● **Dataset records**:
○ ○ ○ ○

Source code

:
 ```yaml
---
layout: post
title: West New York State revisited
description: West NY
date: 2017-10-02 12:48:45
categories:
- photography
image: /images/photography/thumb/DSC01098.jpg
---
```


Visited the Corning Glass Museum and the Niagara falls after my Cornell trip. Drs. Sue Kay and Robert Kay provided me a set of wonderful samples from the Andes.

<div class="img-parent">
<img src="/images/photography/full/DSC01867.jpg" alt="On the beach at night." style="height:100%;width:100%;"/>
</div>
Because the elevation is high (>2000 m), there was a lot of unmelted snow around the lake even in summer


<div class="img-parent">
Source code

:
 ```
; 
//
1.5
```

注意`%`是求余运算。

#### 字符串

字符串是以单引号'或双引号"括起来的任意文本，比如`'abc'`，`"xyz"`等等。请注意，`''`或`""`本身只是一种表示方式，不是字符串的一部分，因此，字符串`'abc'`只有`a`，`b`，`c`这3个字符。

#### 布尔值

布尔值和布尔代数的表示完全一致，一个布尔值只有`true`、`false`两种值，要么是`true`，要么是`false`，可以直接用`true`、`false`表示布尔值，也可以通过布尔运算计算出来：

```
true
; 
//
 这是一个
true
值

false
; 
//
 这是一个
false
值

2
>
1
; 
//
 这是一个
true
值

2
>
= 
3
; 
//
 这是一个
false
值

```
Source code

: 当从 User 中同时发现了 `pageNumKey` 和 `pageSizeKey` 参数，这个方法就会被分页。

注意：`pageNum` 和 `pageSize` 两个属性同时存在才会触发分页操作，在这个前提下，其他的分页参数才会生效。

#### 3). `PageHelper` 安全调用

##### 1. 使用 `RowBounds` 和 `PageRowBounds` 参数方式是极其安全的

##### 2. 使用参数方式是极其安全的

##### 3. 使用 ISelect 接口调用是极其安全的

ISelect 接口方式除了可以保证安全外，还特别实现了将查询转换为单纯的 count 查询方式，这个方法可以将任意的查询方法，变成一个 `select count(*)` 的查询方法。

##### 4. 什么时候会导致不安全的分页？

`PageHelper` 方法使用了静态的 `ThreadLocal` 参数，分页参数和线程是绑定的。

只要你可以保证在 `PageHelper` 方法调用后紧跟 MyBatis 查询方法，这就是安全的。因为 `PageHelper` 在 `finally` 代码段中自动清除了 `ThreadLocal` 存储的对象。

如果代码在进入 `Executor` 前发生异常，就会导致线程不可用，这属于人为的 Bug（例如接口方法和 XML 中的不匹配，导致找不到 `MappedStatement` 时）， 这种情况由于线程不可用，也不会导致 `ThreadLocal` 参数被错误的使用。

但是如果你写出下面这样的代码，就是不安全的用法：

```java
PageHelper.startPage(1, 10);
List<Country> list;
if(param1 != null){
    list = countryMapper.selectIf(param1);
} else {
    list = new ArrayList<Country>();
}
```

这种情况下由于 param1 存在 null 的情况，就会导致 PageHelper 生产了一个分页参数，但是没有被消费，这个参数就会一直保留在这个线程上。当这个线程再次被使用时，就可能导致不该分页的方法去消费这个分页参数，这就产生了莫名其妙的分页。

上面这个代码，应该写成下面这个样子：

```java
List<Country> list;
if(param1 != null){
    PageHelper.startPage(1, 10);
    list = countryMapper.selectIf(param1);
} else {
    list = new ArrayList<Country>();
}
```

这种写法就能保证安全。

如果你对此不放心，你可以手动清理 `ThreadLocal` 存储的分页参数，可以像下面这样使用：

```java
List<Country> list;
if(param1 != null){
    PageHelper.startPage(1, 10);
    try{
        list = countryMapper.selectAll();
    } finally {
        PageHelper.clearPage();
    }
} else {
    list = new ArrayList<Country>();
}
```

○ ○ ○ ○

● **TASK GOAL**: Print all records shown above, word for word.

● **PROBLEM SOLUTION**:
Source code

:
 ```yaml
---
layout: post
title: West New York State revisited
description: West NY
date: 2017-10-02 12:48:45
categories:
- photography
image: /images/photography/thumb/DSC01098.jpg
---
```


Visited the Corning Glass Museum and the Niagara falls after my Cornell trip. Drs. Sue Kay and Robert Kay provided me a set of wonderful samples from the Andes.

<div class="img-parent">
<img src="/images/photography/full/DSC01867.jpg" alt="On the beach at night." style="height:100%;width:100%;"/>
</div>
Because the elevation is high (>2000 m), there was a lot of unmelted snow around the lake even in summer


<div class="img-parent">
Source code

:
 ```
; 
//
1.5
```

注意`%`是求余运算。

#### 字符串

字符串是以单引号'或双引号"括起来的任意文本，比如`'abc'`，`"xyz"`等等。请注意，`''`或`""`本身只是一种表示方式，不是字符串的一部分，因此，字符串`'abc'`只有`a`，`b`，`c`这3个字符。

#### 布尔值

布尔值和布尔代数的表示完全一致，一个布尔值只有`true`、`false`两种值，要么是`true`，要么是`false`，可以直接用`true`、`false`表示布尔值，也可以通过布尔运算计算出来：

```
true
; 
//
 这是一个
true
值

false
; 
//
 这是一个
false
值

2
>
1
; 
//
 这是一个
true
值

2
>
= 
3
; 
//
 这是一个
false
值

```
Source code

: 当从 User 中同时发现了 `pageNumKey` 和 `pageSizeKey` 参数，这个方法就会被分页。

注意：`pageNum` 和 `pageSize` 两个属性同时存在才会触发分页操作，在这个前提下，其他的分页参数才会生效。

#### 3). `PageHelper` 安全调用

##### 1. 使用 `RowBounds` 和 `PageRowBounds` 参数方式是极其安全的

##### 2. 使用参数方式是极其安全的

##### 3. 使用 ISelect 接口调用是极其安全的

ISelect 接口方式除了可以保证安全外，还特别实现了将查询转换为单纯的 count 查询方式，这个方法可以将任意的查询方法，变成一个 `select count(*)` 的查询方法。

##### 4. 什么时候会导致不安全的分页？

`PageHelper` 方法使用了静态的 `ThreadLocal` 参数，分页参数和线程是绑定的。

只要你可以保证在 `PageHelper` 方法调用后紧跟 MyBatis 查询方法，这就是安全的。因为 `PageHelper` 在 `finally` 代码段中自动清除了 `ThreadLocal` 存储的对象。

如果代码在进入 `Executor` 前发生异常，就会导致线程不可用，这属于人为的 Bug（例如接口方法和 XML 中的不匹配，导致找不到 `MappedStatement` 时）， 这种情况由于线程不可用，也不会导致 `ThreadLocal` 参数被错误的使用。

但是如果你写出下面这样的代码，就是不安全的用法：

```java
PageHelper.startPage(1, 10);
List<Country> list;
if(param1 != null){
    list = countryMapper.selectIf(param1);
} else {
    list = new ArrayList<Country>();
}
```

这种情况下由于 param1 存在 null 的情况，就会导致 PageHelper 生产了一个分页参数，但是没有被消费，这个参数就会一直保留在这个线程上。当这个线程再次被使用时，就可能导致不该分页的方法去消费这个分页参数，这就产生了莫名其妙的分页。

上面这个代码，应该写成下面这个样子：

```java
List<Country> list;
if(param1 != null){
    PageHelper.startPage(1, 10);
    list = countryMapper.selectIf(param1);
} else {
    list = new ArrayList<Country>();
}
```

这种写法就能保证安全。

如果你对此不放心，你可以手动清理 `ThreadLocal` 存储的分页参数，可以像下面这样使用：

```java
List<Country> list;
if(param1 != null){
    PageHelper.startPage(1, 10);
    try{
        list = countryMapper.selectAll();
    } finally {
        PageHelper.clearPage();
    }
} else {
    list = new ArrayList<Country>();
}
```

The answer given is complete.